ENUNCIADO DEL EJERCICIO: Según el artículo sobre pasar un mes sin tocar el agua, ¿cuántas veces al día se bañan algunas personas?

EXTRACTO DEL DOCUMENTO:
··········

Belleza

Un mes sin tocar el agua

Nuestra rutina de belleza depende del agua y de productos de belleza que prometen dejarnos la piel hermosa. ¿Qué pasaría si el secreto es no tocar ninguno de ellos?
20 Jun 2016 – 12:27 PM EDT

Si, suena bastante terrorífico. En nuestra cultura –sobre todo en Latinoamérica- estamos muy acostumbrados a que el agua sea nuestra mejor amiga. Hay personas que incluso se bañan dos veces al día, lo que por supuesto no genera ningún tipo de conciencia con el medio ambiente. Claramente cada uno de los productos que aplicamos a diario son necesidades que nosotros mismos nos hemos impuesto, pero eso no quiere decir necesariamente que los necesitemos, o que realmente sirvan.

··········

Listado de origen
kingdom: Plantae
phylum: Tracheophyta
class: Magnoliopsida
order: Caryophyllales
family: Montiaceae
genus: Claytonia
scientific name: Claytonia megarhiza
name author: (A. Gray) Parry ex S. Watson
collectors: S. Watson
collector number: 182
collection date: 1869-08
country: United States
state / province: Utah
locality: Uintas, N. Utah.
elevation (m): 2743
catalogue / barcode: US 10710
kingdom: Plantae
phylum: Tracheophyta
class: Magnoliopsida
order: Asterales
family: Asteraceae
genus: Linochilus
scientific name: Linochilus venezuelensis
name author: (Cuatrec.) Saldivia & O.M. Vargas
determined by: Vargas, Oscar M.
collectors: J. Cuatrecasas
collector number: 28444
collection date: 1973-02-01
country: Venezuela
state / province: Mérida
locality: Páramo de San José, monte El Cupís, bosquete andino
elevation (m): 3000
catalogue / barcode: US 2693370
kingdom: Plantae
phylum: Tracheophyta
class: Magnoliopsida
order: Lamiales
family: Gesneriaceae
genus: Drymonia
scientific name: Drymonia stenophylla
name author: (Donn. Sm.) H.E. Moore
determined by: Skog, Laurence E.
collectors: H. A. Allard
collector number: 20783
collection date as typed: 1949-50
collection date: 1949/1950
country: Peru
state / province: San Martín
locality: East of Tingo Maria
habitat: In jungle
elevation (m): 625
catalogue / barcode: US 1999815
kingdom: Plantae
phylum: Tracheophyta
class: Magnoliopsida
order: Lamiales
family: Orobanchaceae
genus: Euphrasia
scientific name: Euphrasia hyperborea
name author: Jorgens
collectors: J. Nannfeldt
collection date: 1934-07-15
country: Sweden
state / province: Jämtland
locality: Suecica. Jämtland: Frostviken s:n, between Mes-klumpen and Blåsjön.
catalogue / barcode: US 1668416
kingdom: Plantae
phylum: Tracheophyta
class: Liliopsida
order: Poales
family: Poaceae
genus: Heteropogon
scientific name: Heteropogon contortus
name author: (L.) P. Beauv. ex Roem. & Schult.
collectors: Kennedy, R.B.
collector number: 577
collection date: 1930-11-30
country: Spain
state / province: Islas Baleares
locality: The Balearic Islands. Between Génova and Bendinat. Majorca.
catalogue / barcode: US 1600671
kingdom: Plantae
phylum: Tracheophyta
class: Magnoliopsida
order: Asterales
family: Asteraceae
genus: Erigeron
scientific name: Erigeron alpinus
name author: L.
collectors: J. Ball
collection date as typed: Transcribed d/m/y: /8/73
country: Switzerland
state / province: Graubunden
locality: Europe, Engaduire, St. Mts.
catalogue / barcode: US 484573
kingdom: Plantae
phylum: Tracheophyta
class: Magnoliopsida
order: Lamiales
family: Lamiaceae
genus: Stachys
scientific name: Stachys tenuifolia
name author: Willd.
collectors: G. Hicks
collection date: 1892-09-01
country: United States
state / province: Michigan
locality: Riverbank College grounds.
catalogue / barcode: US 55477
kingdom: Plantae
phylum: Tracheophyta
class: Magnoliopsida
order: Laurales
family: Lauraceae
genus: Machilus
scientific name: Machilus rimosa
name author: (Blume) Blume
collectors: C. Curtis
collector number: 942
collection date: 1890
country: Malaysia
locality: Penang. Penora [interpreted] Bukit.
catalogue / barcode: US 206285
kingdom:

··········

RESPUESTA ESPERADA: Algunas personas se bañan dos veces al día.